Ein Open und fünf weitere Turniere in 10 Tagen
(Bericht SSZ 8/2001)Vom
5. bis 14. Oktober 2001 findet erstmals die Winterthurer Schachwoche
statt. Der anderthalbwöchige Anlass umfasst neben einem Open das
traditionelle Jugendeinladungsturnier und das ebenso traditionelle
Jugendopen (16. Ausgabe). In die Schachwoche integriert sind zudem
zwei Blitzturniere und ein Stundenturnier.
Gespielt wird im reformierten
Kirchgemeindehaus an der Liebestrasse, das sich bereits 1996 beim
Jubiläumsturnier der SG Winterthur bestens bewährte. Während des
Turniers wird neben dem Spiellokal auch ein Turnierbüro, ein
Restaurant und eine Bar mit Analysiermöglichkeit betrieben. Im
Vordergrund stehen das gesellige Beisammensein und die
kostengünstige Verpflegungsmöglichkeit für Schachspieler.

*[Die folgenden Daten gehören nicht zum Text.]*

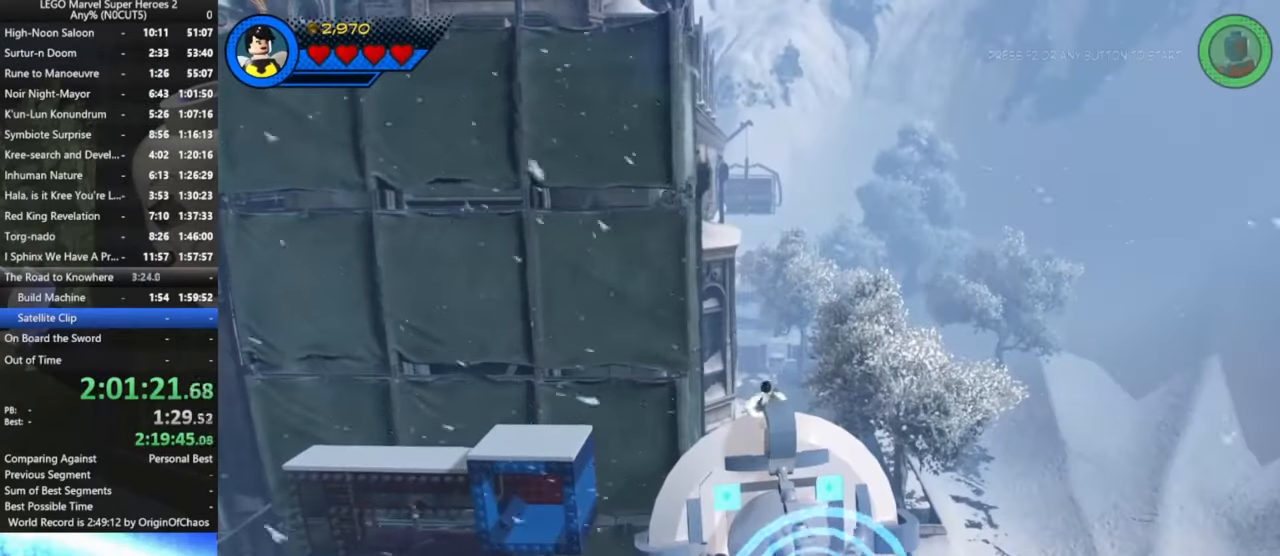
{"buttons": [], "left_stick": "center", "right_stick": "center", "events": [[67, "left_stick", "up-right"], [133, "left_stick", "center"], [333, "B", "down"], [433, "B", "up"]]}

Getragen wird der gesamte Anlass
durch den Schachverband Winterthur, der sich aus den Schachklubs
Andelfingen, ASK Winterthur, Eulach, SG Winterthur sowie den
Firmenschachklubs Rieter, Sulzer und den Winterthur Versicherungen
zusammensetzt. Ein eigens für die Organisation des Anlasses
gegründetes Komitee sorgt für einen reibungslosen Ablauf.
Mit Martin Ballmann
(Gesamtorganisation), Martin Rapold (Programmheft, Bulletin),
Charles Nydegger und Horst Zesiger (Kasse), Walter Hollenstein und
André Hirzel (Gastronomie und Unterkunft), Hansjörg Nohl und Michael
Welsh (Spielmaterial), Christoph Moggi (Gesamtturnierleitung),
Heiner Koch (Paarungen, Internet), Pascal Spalinger, Hanspeter
Ineichen und Rolf Benz (Jugendturniere) sowie Patrik Zoller
(Stundenturnier) konnte ein schlagkräftiges Team zusammengestellt
werden, das die Schachspieler(innen) während der zehn Herbsttage
begleiten und sich um deren Anliegen kümmern wird.

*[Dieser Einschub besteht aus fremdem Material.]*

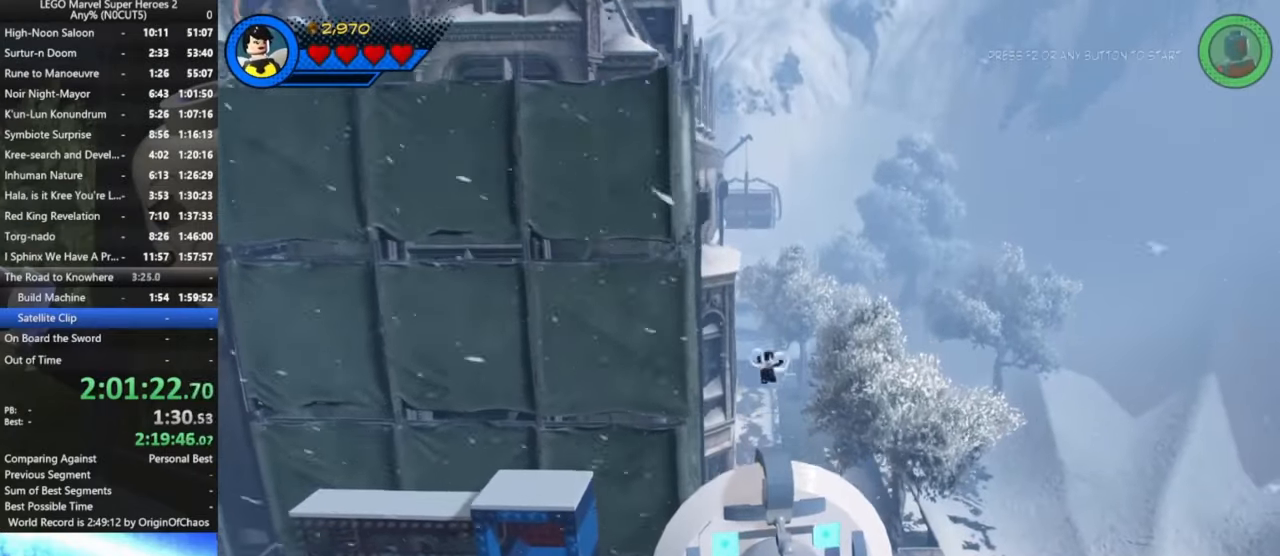
{"buttons": [], "left_stick": "center", "right_stick": "center", "events": [[500, "A", "up"]]}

Im Open (9 Runden/1. Preisgeld 3000
Franken/diverse Spezialpreise) wird mit 120 Teilnehmern gerechnet.
Im Jugendeinladungsturnier wird sich die schweizerische Jugendspitze
in ebenfalls 9 Runden mit ausländischen Top-Shots
auseinanderzusetzen haben. Es wird ein geschlossenes Normenturnier
der Kategorie III angestrebt.
Der Sieger des traditionellen Jugendopens (U18) bekommt 300 Franken
(Spezialpreise für die besten Spieler U16 und U12.
Dazu kommen zwei Blitzturniere (1. Preis jeweils 500 Franken) und
das in die Schachwoche eingebettete ehemalige "1.-Mai Turnier"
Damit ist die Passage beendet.